Lin L N, Brandts J F
Biochemistry. 1984 Nov 20;23(24):5713-23. doi: 10.1021/bi00319a009.
Using the method of isomer-specific proteolysis (ISP), the cis-trans nature of the peptide bonds involving prolines-114 and -117 in ribonuclease (RNase) has been investigated. These studies involve the pretreatment of RNase first with either a short pepsin pulse or a short mercaptoethanol pulse to irreversibly unfold the protein and then with a short chymotrypsin pulse to quickly cleave the Tyr115-Val116 bond so that the chain is suitably trimmed for the subsequent stereospecific cleavage either by aminopeptidase P, to investigate proline-117, or by a proline-specific endopeptidase, to investigate proline-114. The most reasonable interpretation of our results suggests that proline-117 is essentially 100% trans in both the native and unfolded states, so it apparently makes no direct contribution to the slow refolding kinetics of RNase. It is also determined that proline-114 is 100% cis in native RNase and ca. 95% cis in reversibly unfolded RNase so only 5% of the unfolded RNase can be rate limited by trans to cis isomerization of proline-114 during refolding. Careful spectroscopic studies of refolding show that the smallest and slowest of the refolding phases, the ct phase, has the proper amplitude (5%), relaxation time (400 s at 10 degrees C), and activation energy (17 kcal) for a phase that is rate limited by the trans to cis isomerization of proline-114. Measurements of the kinetics of binding of cytidine 2'-monophosphate during refolding further show that RNase does not become active until proline-114 has isomerized to the native cis configuration. It is concluded that none of the three prolines thus far examined (i.e., prolines-93, -114, and -117) by the ISP method is involved in the formation of a fully active, nativelike intermediate which has "incorrect" proline isomers. The specific structural process which is responsible for the largest of the three slow refolding phases, the XY phase, is still undetermined. Although ISP results on proline-42 are not yet available, it seems possible that this slow phase may be rate limited by a process other than proline isomerization. In unrelated studies, results from chymotrypsin hydrolyses of several short peptides containing the sequence -X-Y-Pro- show that cleavage of an active X-Y bond is very slow when it is immediately adjacent on the amino side of a proline peptide bond. Thus, chymotrypsin cleavage may not be generally useful as the analytical step in isomer-specific proteolysis.

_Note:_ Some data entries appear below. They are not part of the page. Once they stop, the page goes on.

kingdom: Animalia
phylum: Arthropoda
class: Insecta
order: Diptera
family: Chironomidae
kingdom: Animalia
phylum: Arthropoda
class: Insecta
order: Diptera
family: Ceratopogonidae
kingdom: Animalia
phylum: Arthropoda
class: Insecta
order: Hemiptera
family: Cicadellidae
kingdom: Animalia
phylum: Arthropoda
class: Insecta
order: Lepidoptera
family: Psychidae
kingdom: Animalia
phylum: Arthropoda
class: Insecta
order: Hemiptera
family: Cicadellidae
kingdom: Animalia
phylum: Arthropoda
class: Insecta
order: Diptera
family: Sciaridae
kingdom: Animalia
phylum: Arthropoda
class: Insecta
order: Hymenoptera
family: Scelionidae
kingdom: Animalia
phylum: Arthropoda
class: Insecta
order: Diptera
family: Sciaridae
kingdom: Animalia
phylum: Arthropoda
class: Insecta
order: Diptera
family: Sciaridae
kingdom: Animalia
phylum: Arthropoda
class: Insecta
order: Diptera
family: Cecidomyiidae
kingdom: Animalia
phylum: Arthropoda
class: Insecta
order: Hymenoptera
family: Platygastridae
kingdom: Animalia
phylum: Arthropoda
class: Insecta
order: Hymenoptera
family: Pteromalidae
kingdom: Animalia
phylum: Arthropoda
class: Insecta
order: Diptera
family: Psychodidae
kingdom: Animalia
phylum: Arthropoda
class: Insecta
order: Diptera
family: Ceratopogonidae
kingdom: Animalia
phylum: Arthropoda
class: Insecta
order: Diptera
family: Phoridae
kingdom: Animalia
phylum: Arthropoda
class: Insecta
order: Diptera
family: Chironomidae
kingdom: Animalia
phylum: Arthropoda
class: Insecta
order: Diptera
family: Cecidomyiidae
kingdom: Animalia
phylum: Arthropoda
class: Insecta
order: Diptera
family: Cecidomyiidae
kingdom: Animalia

运用异构体特异性蛋白水解法(ISP),对核糖核酸酶(RNase)中涉及脯氨酸-114和-117的肽键的顺反性质进行了研究。这些研究包括先用短时间的胃蛋白酶脉冲或短时间的巯基乙醇脉冲对RNase进行预处理,以使蛋白质不可逆地展开,然后用短时间的胰凝乳蛋白酶脉冲快速切割Tyr115-Val116键,从而使链适当缩短,以便后续通过氨肽酶P进行立体特异性切割来研究脯氨酸-117,或通过脯氨酸特异性内肽酶来研究脯氨酸-114。对我们结果最合理的解释表明,脯氨酸-117在天然状态和未折叠状态下基本上都是100%反式,因此它显然对RNase缓慢的重折叠动力学没有直接贡献。还确定脯氨酸-114在天然RNase中是100%顺式,在可逆展开的RNase中约为95%顺式,所以在重折叠过程中,只有5%的未折叠RNase可能受脯氨酸-114从反式到顺式异构化的速率限制。对重折叠的仔细光谱研究表明,重折叠阶段中最小且最慢的ct阶段,其幅度(5%)、弛豫时间(10℃时为400秒)和活化能(17千卡)对于一个受脯氨酸-114从反式到顺式异构化速率限制的阶段来说是合适的。对重折叠过程中胞苷2'-单磷酸结合动力学的测量进一步表明,直到脯氨酸-114异构化为天然顺式构型,RNase才会变得有活性。得出的结论是,迄今为止通过ISP方法检测的三个脯氨酸(即脯氨酸-93、-114和-117)中,没有一个参与形成具有“错误”脯氨酸异构体的完全活性、类似天然状态的中间体。导致三个缓慢重折叠阶段中最大阶段XY的具体结构过程仍未确定。尽管关于脯氨酸-42的ISP结果尚未可得,但似乎这个缓慢阶段可能受脯氨酸异构化以外的过程的速率限制。在无关研究中,对几个含有序列-X-Y-Pro-的短肽进行胰凝乳蛋白酶水解的结果表明,当活性X-Y键紧邻脯氨酸肽键的氨基侧时,其切割非常缓慢。因此,胰凝乳蛋白酶切割作为异构体特异性蛋白水解中的分析步骤可能一般并不有用。